(Beginning of Supplied material)

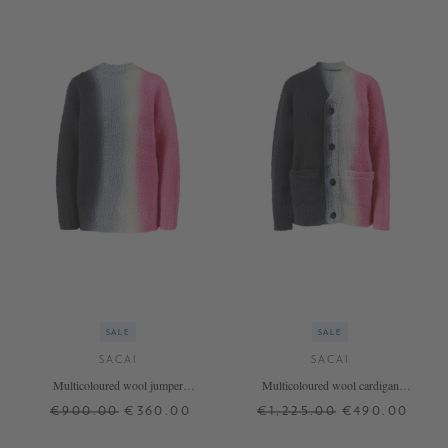
SALE
SALE
SACAI
SACAI
Multicoloured wool jumper
Multicoloured wool cardigan
pink/black
pink/black
€900.00
€360.00
€1,225.00
€490.00
1
2
1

(End of Supplied material)

Problem: Copy the text of the records above line for line, without changing anything, and leave out the pictures.

Solution:
SALE
SALE
SACAI
SACAI
Multicoloured wool jumper
Multicoloured wool cardigan
pink/black
pink/black
€900.00
€360.00
€1,225.00
€490.00
1
2
1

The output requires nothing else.